I have a CentOS 6.5 server on which I installed Elasticsearch 1.3.2.
My elasticsearch.yml
configuration file is a minimal modification of the one shipping with elasticsearch as a default. Once stripped of all commented lines, it looks like:
cluster.name: xxx-kibana
node:
name: "xxx"
master: true
data: true
index.number_of_shards: 5
index.number_of_replicas: 1
path:
logs: /log/elasticsearch/log
data: /log/elasticsearch/data
transport.tcp.port: 9300
http.port: 9200
discovery.zen.ping.multicast.enabled: false
Elasticsearch should have compression ON by default, and I read various benchmarks putting the compression ratio from as low as 50% to as high as 95%. Unluckily, the compression ratio in my case is -400%, or in other words: data stored with ES takes 4 times as much disk space than the text file with the same content. See:
12K logstash-2014.10.07/2/translog
16K logstash-2014.10.07/2/_state
116M logstash-2014.10.07/2/index
116M logstash-2014.10.07/2
12K logstash-2014.10.07/4/translog
16K logstash-2014.10.07/4/_state
127M logstash-2014.10.07/4/index
127M logstash-2014.10.07/4
12K logstash-2014.10.07/0/translog
16K logstash-2014.10.07/0/_state
109M logstash-2014.10.07/0/index
109M logstash-2014.10.07/0
16K logstash-2014.10.07/_state
12K logstash-2014.10.07/1/translog
16K logstash-2014.10.07/1/_state
153M logstash-2014.10.07/1/index
153M logstash-2014.10.07/1
12K logstash-2014.10.07/3/translog
16K logstash-2014.10.07/3/_state
119M logstash-2014.10.07/3/index
119M logstash-2014.10.07/3
622M logstash-2014.10.07/ # <-- This is the total!
versus:
6,3M /var/log/td-agent/legacy_api.20141007_0.log
8,0M /var/log/td-agent/legacy_api.20141007_10.log
7,6M /var/log/td-agent/legacy_api.20141007_11.log
6,7M /var/log/td-agent/legacy_api.20141007_12.log
8,0M /var/log/td-agent/legacy_api.20141007_13.log
7,6M /var/log/td-agent/legacy_api.20141007_14.log
7,6M /var/log/td-agent/legacy_api.20141007_15.log
7,7M /var/log/td-agent/legacy_api.20141007_16.log
5,6M /var/log/td-agent/legacy_api.20141007_17.log
7,9M /var/log/td-agent/legacy_api.20141007_18.log
6,3M /var/log/td-agent/legacy_api.20141007_19.log
7,8M /var/log/td-agent/legacy_api.20141007_1.log
7,1M /var/log/td-agent/legacy_api.20141007_20.log
8,0M /var/log/td-agent/legacy_api.20141007_21.log
7,2M /var/log/td-agent/legacy_api.20141007_22.log
3,8M /var/log/td-agent/legacy_api.20141007_23.log
7,5M /var/log/td-agent/legacy_api.20141007_2.log
7,3M /var/log/td-agent/legacy_api.20141007_3.log
8,0M /var/log/td-agent/legacy_api.20141007_4.log
7,5M /var/log/td-agent/legacy_api.20141007_5.log
7,5M /var/log/td-agent/legacy_api.20141007_6.log
7,8M /var/log/td-agent/legacy_api.20141007_7.log
7,8M /var/log/td-agent/legacy_api.20141007_8.log
7,2M /var/log/td-agent/legacy_api.20141007_9.log
173M total
What am I doing wrong?
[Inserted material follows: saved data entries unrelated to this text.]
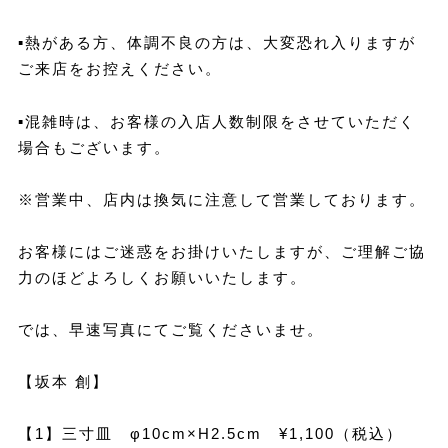
▪︎
熱がある方、体調不良の方は、大変恐れ入りますが
ご来店をお控えください。
▪︎
混雑時は、お客様の入店人数制限をさせていただく
場合もございます。
※営業中、店内は換気に注意して営業しております。
お客様にはご迷惑をお掛けいたしますが、ご理解ご協
力のほどよろしくお願いいたします。
では、早速写真にてご覧くださいませ。
【坂本 創】
【1】三寸皿 φ10cm×H2.5cm ¥1,100（税込）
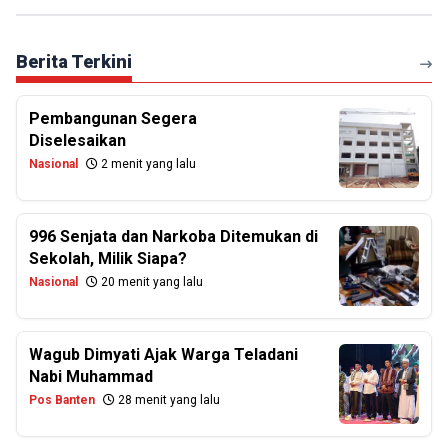
Berita Terkini
Pembangunan Segera
Diselesaikan
Nasional
2 menit yang lalu
996 Senjata dan Narkoba Ditemukan di
Sekolah, Milik Siapa?
Nasional
20 menit yang lalu
Wagub Dimyati Ajak Warga Teladani
Nabi Muhammad
Pos Banten
28 menit yang lalu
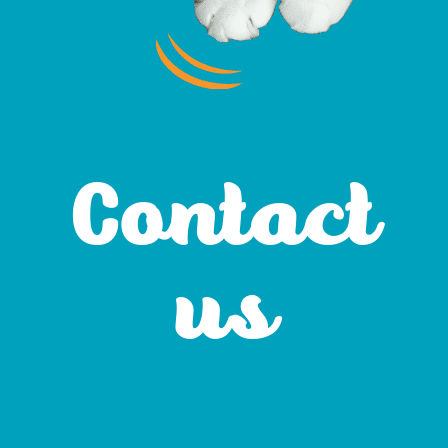
Contact
us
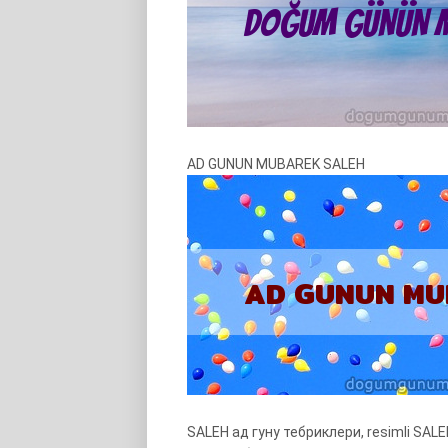
AD GUNUN MUBAREK SALEH
SALEH ад гуну тебриклери, resimli SALE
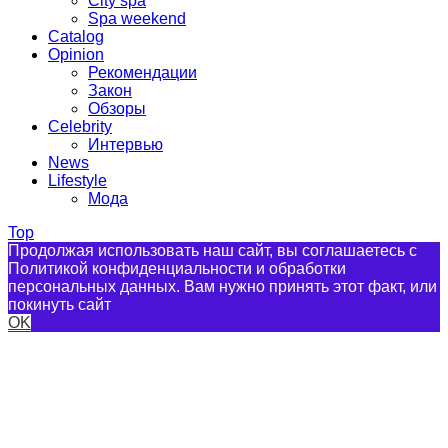
City spa
Spa weekend
Catalog
Opinion
Рекомендации
Закон
Обзоры
Celebrity
Интервью
News
Lifestyle
Мода
Top
Продолжая использовать наш сайт, вы соглашаетесь с
Политикой конфиденциальности и обработки
персональных данных. Вам нужно принять этот факт, или
покинуть сайт
OK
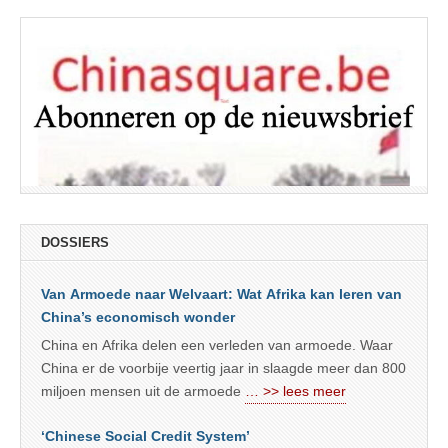
DOSSIERS
Van Armoede naar Welvaart: Wat Afrika kan leren van
China’s economisch wonder
China en Afrika delen een verleden van armoede. Waar
China er de voorbije veertig jaar in slaagde meer dan 800
miljoen mensen uit de armoede
… >> lees meer
‘Chinese Social Credit System’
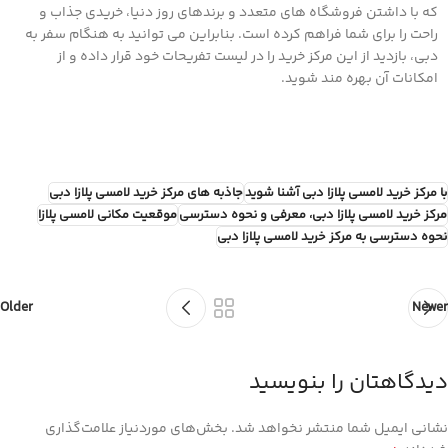
که با داشتن فروشگاه های متعدد و برندهای روز دنیا، خریدی جذاب و
راحت را برای شما فراهم کرده است. بنابراین می توانید به هنگام سفر به
دبی، بازدید از این مرکز خرید را در لیست تفریحات خود قرار داده و از
امکانات آن بهره مند شوید.
با مرکز خرید لامسی پلازا دبی آشنا شوید
جاذبه های مرکز خرید لامسی پلازا دبی
مرکز خرید لامسی پلازا دبی، معرفی و نحوه دسترسی
موقعیت مکانی لامسی پلازا
نحوه دسترسی به مرکز خرید لامسی پلازا دبی
Older
Newer
دیدگاهتان را بنویسید
نشانی ایمیل شما منتشر نخواهد شد.
بخش‌های موردنیاز علامت‌گذاری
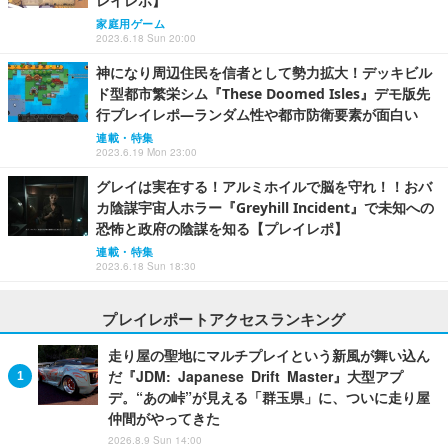
レイレポ】
家庭用ゲーム
2023.6.18 Sun 20:00
神になり周辺住民を信者として勢力拡大！デッキビル
ド型都市繁栄シム『These Doomed Isles』デモ版先
行プレイレポ―ランダム性や都市防衛要素が面白い
連載・特集
2023.6.19 Mon 23:00
グレイは実在する！アルミホイルで脳を守れ！！おバ
カ陰謀宇宙人ホラー『Greyhill Incident』で未知への
恐怖と政府の陰謀を知る【プレイレポ】
連載・特集
2023.6.18 Sun 18:30
プレイレポートアクセスランキング
走り屋の聖地にマルチプレイという新風が舞い込ん
だ『JDM: Japanese Drift Master』大型アプ
デ。“あの峠”が見える「群玉県」に、ついに走り屋
仲間がやってきた
2026.8.9 Sun 14:00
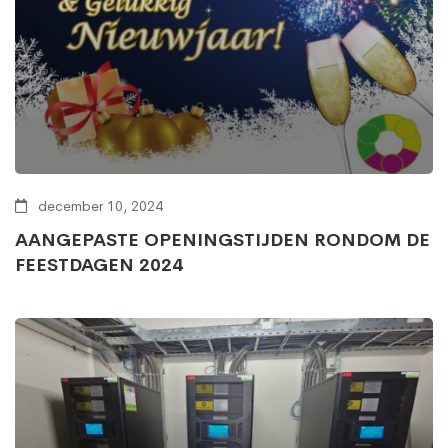
december 10, 2024
AANGEPASTE OPENINGSTIJDEN RONDOM DE
FEESTDAGEN 2024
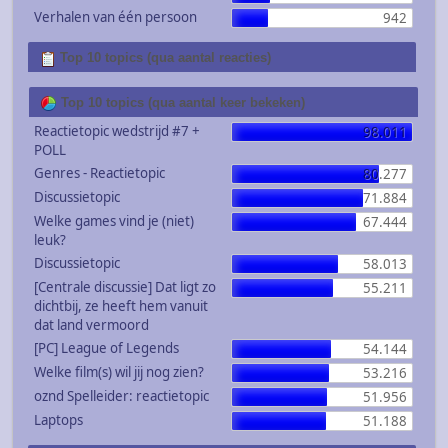
Verhalen van één persoon
942
Top 10 topics (qua aantal reacties)
Top 10 topics (qua aantal keer bekeken)
Reactietopic wedstrijd #7 +
98.011
POLL
Genres - Reactietopic
80.277
Discussietopic
71.884
Welke games vind je (niet)
67.444
leuk?
Discussietopic
58.013
[Centrale discussie] Dat ligt zo
55.211
dichtbij, ze heeft hem vanuit
dat land vermoord
[PC] League of Legends
54.144
Welke film(s) wil jij nog zien?
53.216
oznd Spelleider: reactietopic
51.956
Laptops
51.188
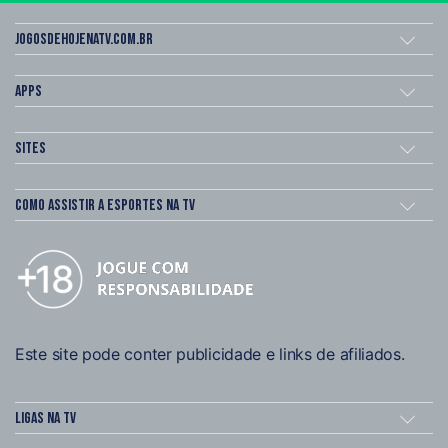
Jogosdehojenatv.com.br
Apps
Sites
Como assistir a esportes na TV
Este site pode conter publicidade e links de afiliados.
Ligas na TV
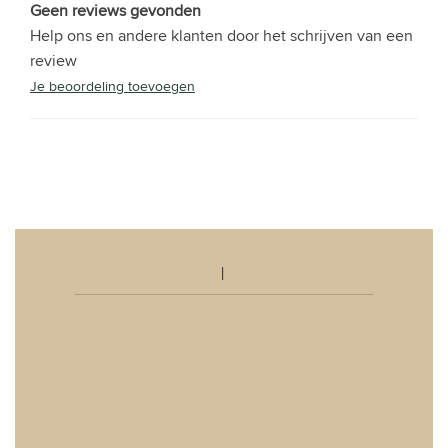
Geen reviews gevonden
Help ons en andere klanten door het schrijven van een
review
Je beoordeling toevoegen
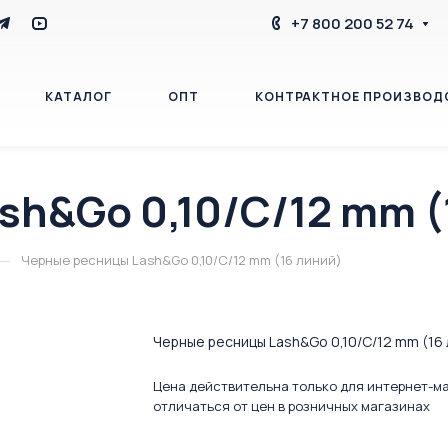
+7 800 200 52 74
КАТАЛОГ
ОПТ
КОНТРАКТНОЕ ПРОИЗВОД
h&Go 0,10/C/12 mm (
БЛОГ
КОНТАКТЫ
—
Черные ресницы Lash&Go 0,10/C/12 mm (16 линий)
Черные ресницы Lash&Go 0,10/C/12 mm (16 
Цена действительна только для интернет-м
отличаться от цен в розничных магазинах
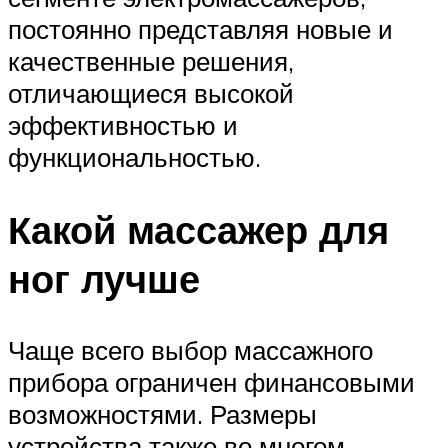
постоянно представляя новые и
качественные решения,
отличающиеся высокой
эффективностью и
функциональностью.
Какой массажер для
ног лучше
Чаще всего выбор массажного
прибора ограничен финансовыми
возможностями. Размеры
устройства также во многом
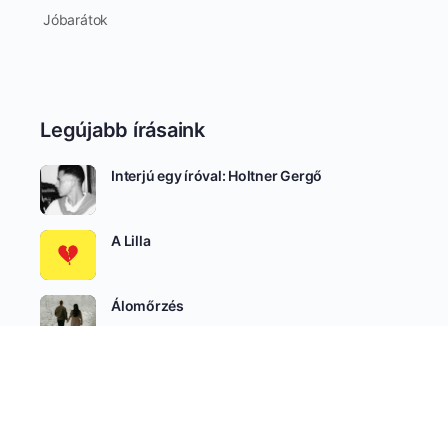
Jóbarátok
Legújabb írásaink
Interjú egy íróval: Holtner Gergő
A Lilla
Álomőrzés
SEE ALL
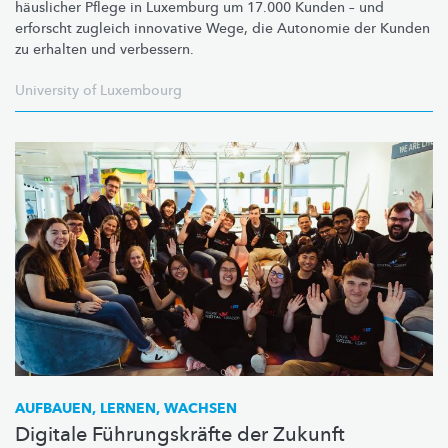
häuslicher Pflege in Luxemburg um 17.000 Kunden – und
erforscht zugleich innovative Wege, die Autonomie der Kunden
zu erhalten und verbessern.
University of Luxembourg
AUFBAUEN, LERNEN, WACHSEN
Digitale Führungskräfte der Zukunft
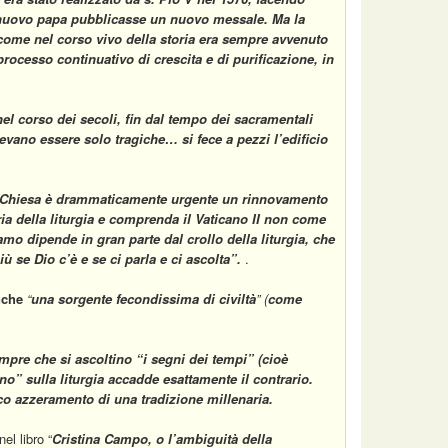
n nuovo papa pubblicasse un nuovo messale. Ma la
o, come nel corso vivo della storia era sempre avvenuto
rocesso continuativo di crescita e di purificazione, in
el corso dei secoli, fin dal tempo dei sacramentali
tevano essere solo tragiche… si fece a pezzi l’edificio
 Chiesa
è drammaticamente urgente un rinnovamento
ia della liturgia
e
comprenda il Vaticano II non come
amo dipende in gran parte dal crollo della liturgia
,
che
 se Dio c’è e se ci parla e ci ascolta
”
.
.
nche
“
una sorgente fecondissima di civiltà
” (
come
mpre che si ascoltino
“i segni dei tempi
” (
cioè
ano
”
sulla liturgia accadde
esattamente il contrario
.
fico azzeramento di una tradizione millenaria.
nel libro “
Cristina Campo, o l’ambiguità della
Why is data not being compressed?
I have provisionally added index.store.compress.stored: 1
to my configuration file, as I found that in the elasticsearch 0.19.5
release notes (that's when the store
compression came out first), but I'm not yet able to tell if it is making a difference, and anyhow compression should be ON by default, nowadays...
Elasticsearch does not shrink your data automagically. This is true for any database. Beside storing the raw data, each database has to store metadata along with it. Normal databases only store an index (for faster search) for the columns the db-admin chose upfront. ElasticSearch is different as it indexes every column by default. Thus making the index extremely large, but on the other hand gives perfect performance while retrieving data.
In normal configurations you see an increase of 4 to 6 times of the raw data after indexing. Although it heavily depends on the actual data. But this is actually intended behavior.
So to decrease the database size, you have to go the other way around like you did in RDBMs: Exclude columns from being indexed or stored that you do not need to be indexed.
Additionally you could turn on compression, but this will only improve when your "documents" are large, which is probably not true for log file entries.
There are some comparisons and and useful tips here: https://github.com/jordansissel/experiments/tree/master/elasticsearch/disk
But remember: Searching comes with a cost. The cost to pay is disk space. But you gain flexibility. If your storage size exceeds, then grow horizontally! This is where ElasticSearch wins.